## EXTRACT PROVIDED
TileDB-Inc / TileDB-Py

Python interface to the TileDB storage engine
MIT License
190 stars 33 forks source link

Fix randomly failing test `DenseArrayTest::test_open_with_timestamp[False]` #2090

Closed kounelisagis closed 1 month ago

kounelisagis commented 1 month ago

Historically, we had several tests that overrode the timestamp for writes to avoid test failures when multiple writes occurred within the same millisecond. By leveraging https://github.com/TileDB-Inc/TileDB/pull/4800, we modified these tests in https://github.com/TileDB-Inc/TileDB-Py/pull/1953 to run both with and without these overrides.

DenseArrayTest::test_open_with_timestamp[False] has frequently failed, locally, on the TileDB-Py CI, and the centralized-tiledb-nightlies.

It turns out that the logic of this test was not entirely correct. The test writes three fragments, one after another, and then opens each fragment using its corresponding timestamp to verify the correctness of its contents. The mistake was in how the timestamps for the reads were collected. After opening the array for writing and writing the new content, the array was reopened solely to retrieve the timestamp range.

Opening the array in read mode immediately after closing it from write mode isn't expected to give the same timestamp range. In fact, since it depends on the current time, it will return a slightly larger end value. This process was repeated three times in that test.

## PROBLEM A
Update the test-fix write-up starting with "Historically, we had" and going on through "without these overrides.", replacing "millisecond" with "second".
## PROBLEM B
According to the test-fix write-up, how many fragments does the test write?
## PROBLEM C
Continue the test-fix write-up from the point where it stops.

## DATA SECTION
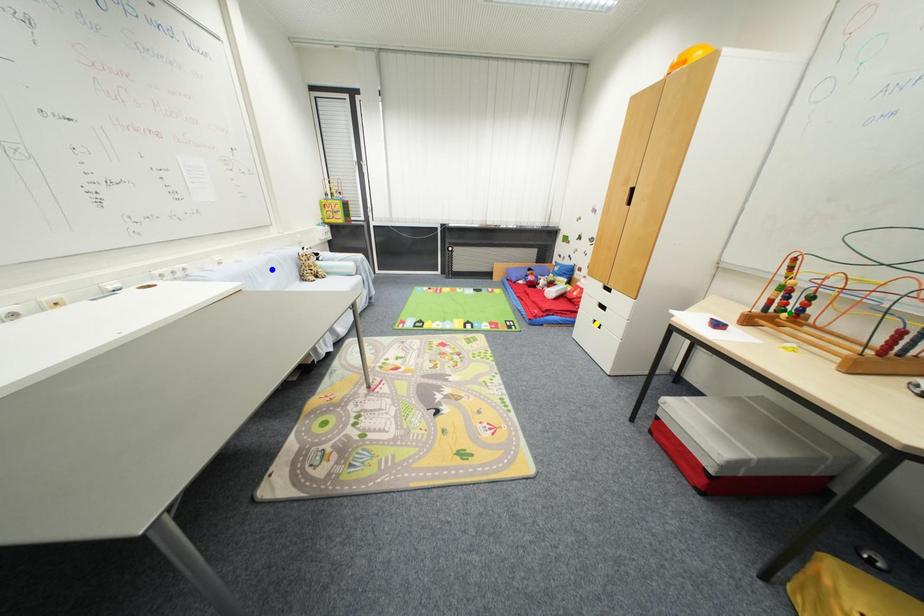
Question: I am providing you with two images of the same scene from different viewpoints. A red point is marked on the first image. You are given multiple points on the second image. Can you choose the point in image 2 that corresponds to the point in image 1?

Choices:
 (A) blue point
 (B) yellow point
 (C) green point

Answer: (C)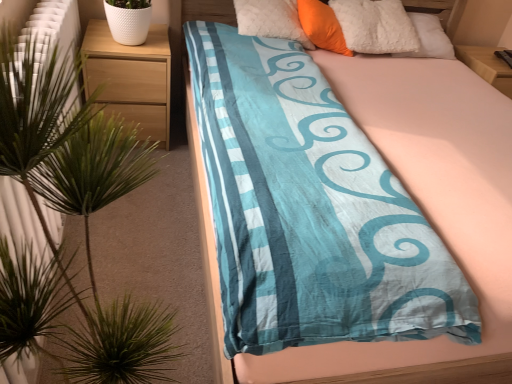
What is the approximate height of blue cotton bed at center?

It is 35.81 inches.

The height and width of the screenshot is (384, 512). I want to click on orange soft pillow at upper center, so click(x=322, y=26).

The image size is (512, 384). Describe the element at coordinates (322, 26) in the screenshot. I see `orange soft pillow at upper center` at that location.

Locate an element on the screen. blue cotton bed at center is located at coordinates (426, 213).

Would you say orange soft pillow at upper center is to the left or to the right of wooden nightstand at left in the picture?

In the image, orange soft pillow at upper center appears on the right side of wooden nightstand at left.

Can you confirm if orange soft pillow at upper center is shorter than wooden nightstand at left?

Yes.

Is orange soft pillow at upper center situated inside wooden nightstand at left or outside?

orange soft pillow at upper center is outside wooden nightstand at left.

Does point (301, 8) come in front of point (134, 102)?

No, (301, 8) is further to viewer.

Considering the relative positions of green leafy plant at left and orange soft pillow at upper center in the image provided, is green leafy plant at left behind orange soft pillow at upper center?

No, green leafy plant at left is in front of orange soft pillow at upper center.

From their relative heights in the image, would you say green leafy plant at left is taller or shorter than orange soft pillow at upper center?

Considering their sizes, green leafy plant at left has more height than orange soft pillow at upper center.

Is green leafy plant at left looking in the opposite direction of orange soft pillow at upper center?

No, orange soft pillow at upper center is not at the back of green leafy plant at left.

Is green leafy plant at left far from orange soft pillow at upper center?

Yes, green leafy plant at left is far from orange soft pillow at upper center.

The width and height of the screenshot is (512, 384). I want to click on pillow above the green leafy plant at left (from a real-world perspective), so click(x=322, y=26).

Considering the sizes of objects orange soft pillow at upper center and green leafy plant at left in the image provided, who is wider, orange soft pillow at upper center or green leafy plant at left?

Wider between the two is green leafy plant at left.

Considering the points (316, 6) and (2, 100), which point is in front, point (316, 6) or point (2, 100)?

Positioned in front is point (2, 100).

Between orange soft pillow at upper center and green leafy plant at left, which one has smaller size?

orange soft pillow at upper center is smaller.

Is wooden nightstand at left to the left of blue cotton bed at center from the viewer's perspective?

Indeed, wooden nightstand at left is positioned on the left side of blue cotton bed at center.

## EXERCISE RESPONSE A
Historically, we had several tests that overrode the timestamp for writes to avoid test failures when multiple writes occurred within the same second. By leveraging https://github.com/TileDB-Inc/TileDB/pull/4800, we modified these tests in https://github.com/TileDB-Inc/TileDB-Py/pull/1953 to run both with and without these overrides.

## EXERCISE RESPONSE B
Three fragments, one after another.

## EXERCISE RESPONSE C
For reference, without using any sleeps, if we compare the received timestamp end with the actual timestamp end found in the fragment name on disk, we anticipate something like the following table:

read timestamp end actual timestamp end
1 1728909483655 1728909483653
2 1728909483661 1728909483658
3 1728909483665 1728909483661

The problem is that, for example, when trying to read the second fragment using 1728909483661, the actual timestamp of the fragment is 1728909483658. This means that there is a change to read the third fragment instead of the second. Adding sleep calls in https://github.com/TileDB-Inc/TileDB-Py/pull/92 makes the problem less frequent, but it still exists.

This PR solves the problem using FragmentInfoList to get the actual fragment timestamps.

Kudos to @ypatia, @teo-tsirpanis, and @ktsitsi for helping me investigate this!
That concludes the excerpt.